F 3.9 40px-Aka Manto

this is not about bathrooms
(Aka Manto)

two options and each a kind
of dying. be born coiled
scarlet, roled for blue,
or not at all. nothing pours
from the cup of one hand
into the other. nothing useful
is mislabelled by the factory.
the spectre of this has come
to stalk our children. the spectre
of this bites space from their
everydays. the spectre hides
its many faces behind masks
that feign human.
each word it maggots free
worms in its own clean disguise.
the spectre grows bolder
in its robes each time a world
permits the split.
this is the last place
to accept a haunting.
behind the mask lies
nothing new – the bitter wither
of a thing whose time is done.
what fears the fall, it trips
the rising.
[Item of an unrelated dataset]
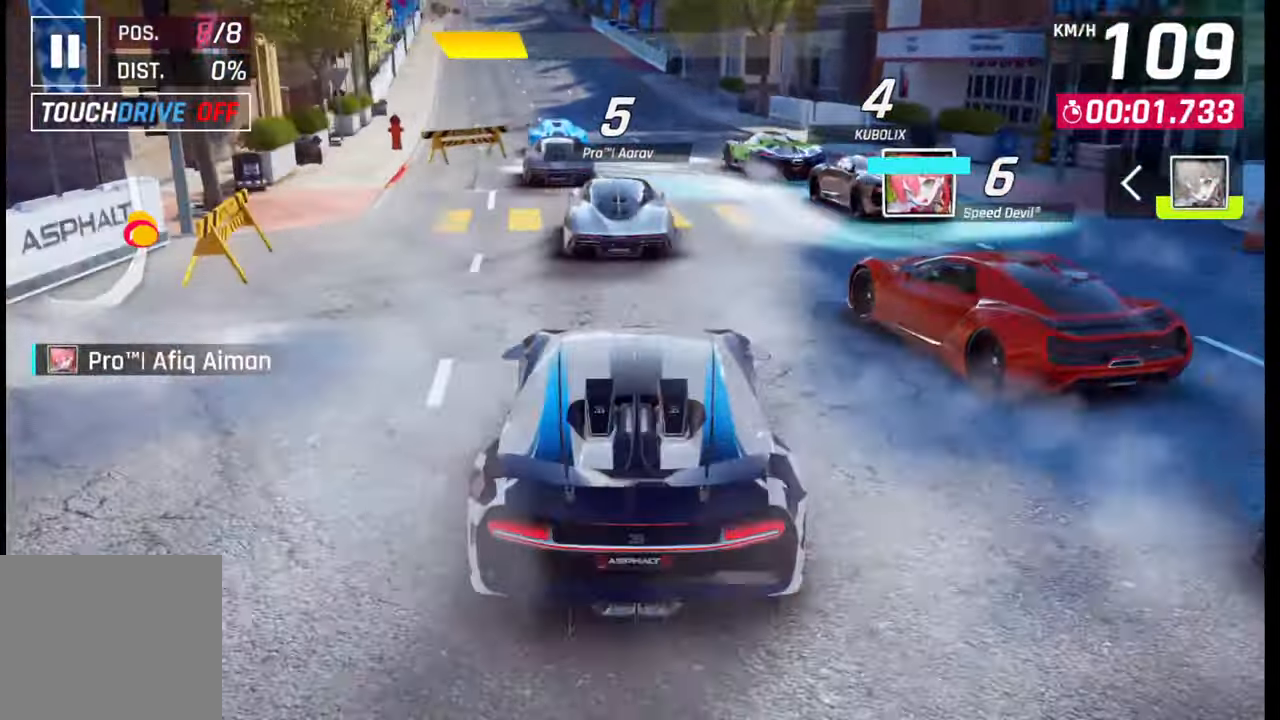
{"buttons": [], "left_stick": "left", "right_stick": "center", "events": [[217, "left_stick", "left"]]}
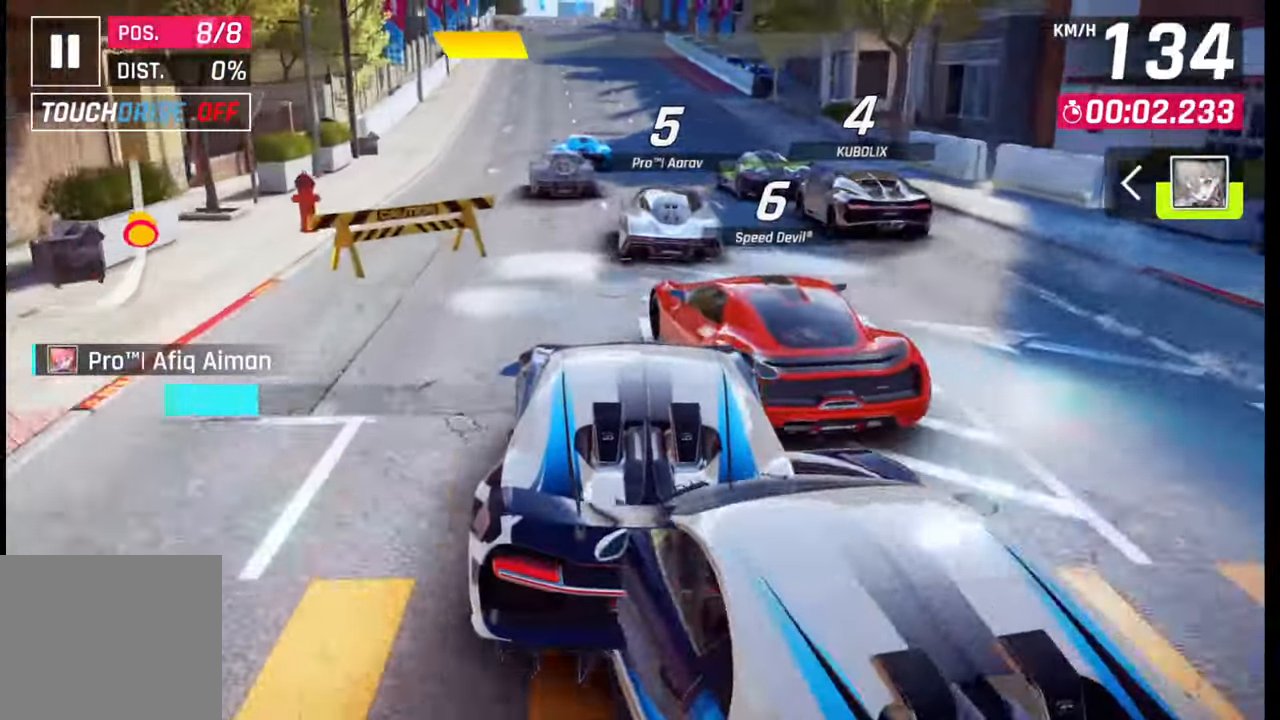
{"buttons": [], "left_stick": "center", "right_stick": "center", "events": [[283, "left_stick", "center"]]}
I will sharpen
this poem until it cuts the air
a monster must move through.
heartless. that’s
a deliberate choice.

-Ankh Spice – 9/10/22

My Friend’s Tragic End:

(Inspired by the Image “F 3.9 Aka Manto”)

Her shriek
from that last stall of the loo
was her last call
still reverberates in my psyche.
The glimpses of her flayed body
drenched in her blood
on that last stall’s floor of the loo
still trembles my nerves.
Who is he who did this to my friend?
Some say he was Aka Manto.
Some say he was Red Cape.
Some say he was Red Vest.
Some say he was Akai-Kami-Aoi-Kami.
Some say he was Aoi Manto.
People describe him
“a masked spirit in a red cloak
public and school toilets”
I burn like a plank of wood in a fire when
people blame her
for choosing the ‘red paper’ option
offered by him.
How many more slaughters will he do
for filling his ravenous-psychopath intents?

-©Spriha Kant

According to legend, individuals using a toilet in such bathrooms may be asked by Aka Manto to choose between red paper or blue paper (in some versions, the options will be red or blue cloaks, rather than paper). Choosing the “red” option results in fatal lacerations or flaying, while choosing the “blue” option results in strangulation or all of the individual’s blood being drained from their body. Picking a colour which has not been offered leads to the individual being dragged to an underworld or hell, and in some accounts, choosing “yellow” results in the person’s head being pushed into the toilet. Ignoring the spirit, rejecting both options offered by the spirit, escaping the bathroom, or a combination of the aforementioned methods are said to result in the individual’s survival. (From Wikipedia)


Heroes (inspired by F1:9.)

They all look like you, Cuchulainn,
heroes all have the same handsome face,
your breadth and brawn,
the same thickness of skull, lightness of heart.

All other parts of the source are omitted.